Cojo el pequeño cuadro en el que decía: “Dios bendiga esta casa”, y que ahora está en la mía. Me llevo la vieja mecedora de la abuela, aquella que ellos nunca utilizaron pero que acunó mis sueños veraniegos, que acompañó mis ratos de lectura, que meció las calurosas tardes del verano en aquel salón, junto al mirador, junto a los sofás que después de llevar allí más de treinta años no llegaron a estrenarse, porque así era antes, se hacía la vida en la cocina y el comedor era por si venían visitas, que como normalmente eran “de casa”, nunca se pasaban al salón.
Mientras mi madre termina de recoger, me asomo por última vez a la galería, me dan ganas de meterme entre los barrotes de la barandilla para pasar a la terraza, como hacía de chiquilla.No puede ser, todo está negro, ahumado, tirado, rezumando soledad y tristeza, aquellas paredes que fueron mi palacio y mi guarida ya no encierran nada más que un inmenso vacío.
Antes de irnos vamos al jardín y cortamos unas lilas. ¡Huelen tan bien!
Huelen a niñez, a deseos de volver, a los abuelos despidiéndonos a la puerta, diciéndonos adiós con la mano. Huelen a ausencia de problemas, a tardes de descanso, a calor fuera, a fresco dentro, a flores en los jarrones, a sueños, a ilusiones...
Han quemado la casa, pero no podrán quemar jamás el recuerdo que ha dejado en mí, que ahora quieren salir todos afuera, que se me clavan en el alma de tan recientes como me parecen, pero que un día reposarán tranquilos, se asentarán, volveré a recordar la casa como siempre fue, con los abuelos, con mi niñez, con las raíces de mi vida, que un día comenzó precisamente allí.
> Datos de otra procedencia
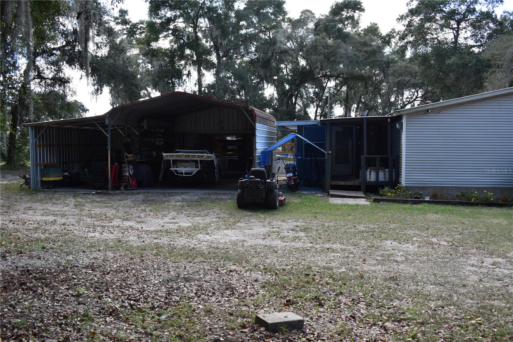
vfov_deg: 41.7
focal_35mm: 32
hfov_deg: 59.5
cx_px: 256
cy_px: 171
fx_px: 449
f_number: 5.6
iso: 280
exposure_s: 1/250
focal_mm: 21
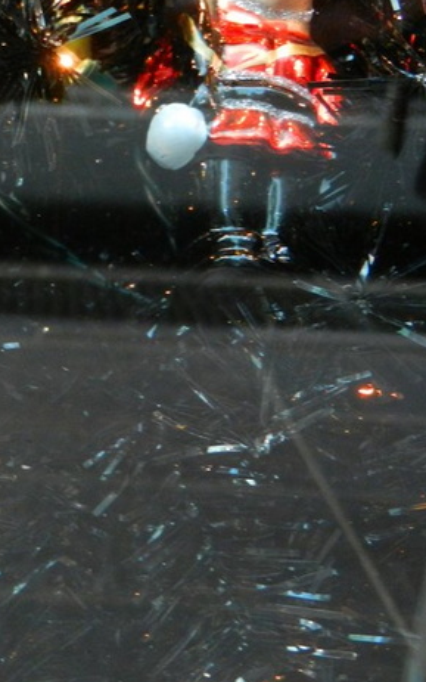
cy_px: 407
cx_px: -137
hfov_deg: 11.7
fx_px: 2024
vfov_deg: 19.1
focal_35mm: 109
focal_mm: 10.9
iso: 640
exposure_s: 1/50
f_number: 4.5
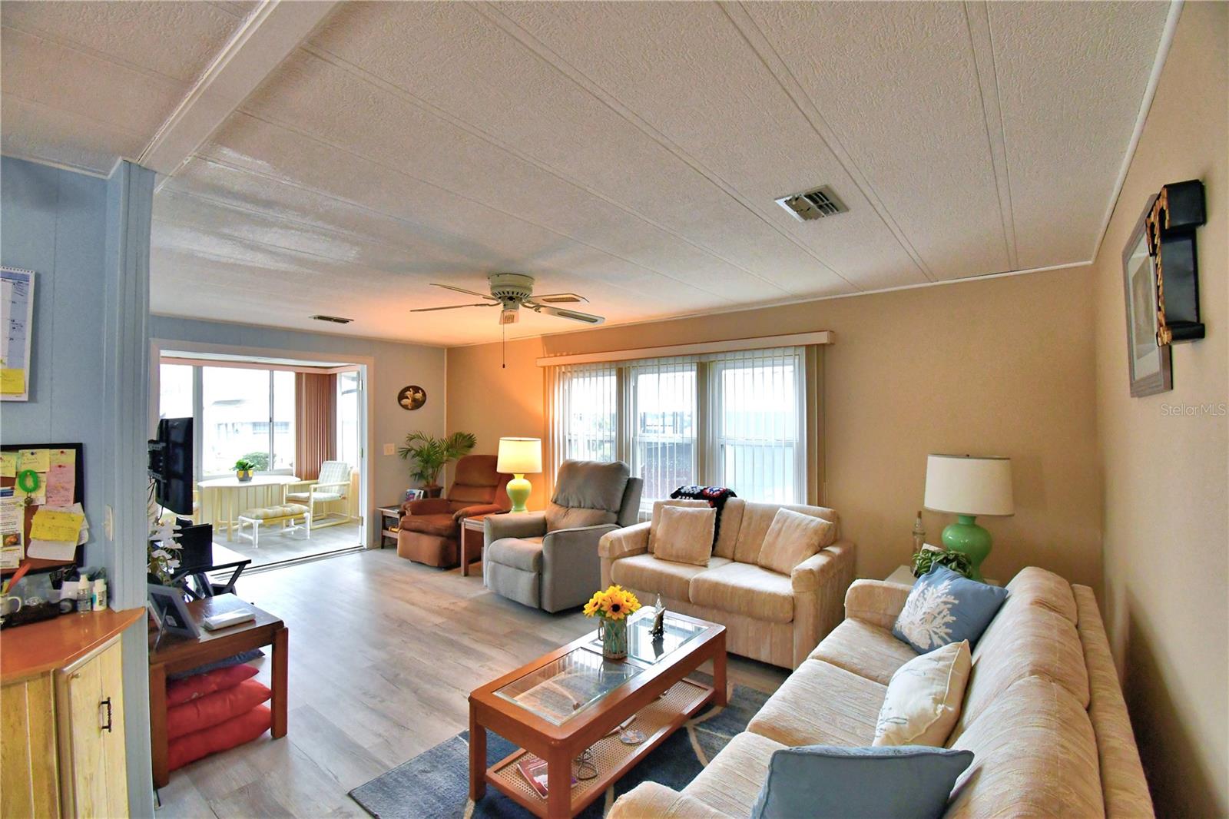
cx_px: 614
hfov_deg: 100.4
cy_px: 410
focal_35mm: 15
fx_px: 512
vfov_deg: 77.3
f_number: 8
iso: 1600
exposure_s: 1/60
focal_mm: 10
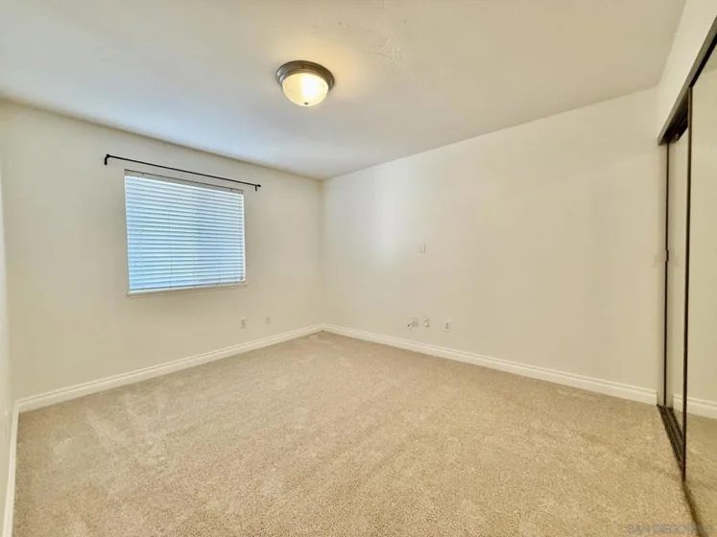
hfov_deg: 102.1
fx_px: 290
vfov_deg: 85.7
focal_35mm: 14
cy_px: 268
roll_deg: +1.1
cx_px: 358
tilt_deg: -1.3
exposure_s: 1/60
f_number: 2.2
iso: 250
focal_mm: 2.22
De las paredes de mi casa cuelgan las cosas que traje de allí, es como si quisiera convertirla en una réplica de aquella: las niñas de Renoir tocan el piano en mi cuarto, la mecedora me espera en el salón, y algunos adornos de la casa están ahora ubicados en la mía. Tal vez un día, mis hijos lo tengan que desalojar, cuando yo no esté, porque mientras esté, lo quiero a mi lado, en mi casa, en mi vida, arraigado por dentro, para que si un día pierdo la memoria, su presencia me recuerde que la casa existió, que yo no lo soñé.
Las lilas perfuman mi cuarto, también le hemos llevado un ramo a la abuela, que se ha alegrado mucho al verlas, y nos pregunta si en la casa todo estaba bien.Mi madre, con la pena atenazándole la garganta, le dice que sí, que estaba todo muy bien. Una mentira piadosa que parte el alma al decirla.
Me siento más unida a mi madre, ella más fuerte, más activa que yo, pero unidas, con ese cordón umbilical que jamás desaparece del todo, y que se acorta cuando se comparten situaciones como la que hemos vivido.
La abuela coloca las lilas en un jarrón, como antaño en la otra casa, la suya, la de siempre. Las huele, está contenta y hace planes para la próxima vez que la llevemos.
Ella no lo sabe, pero las que tiene delante serán las últimas lilas".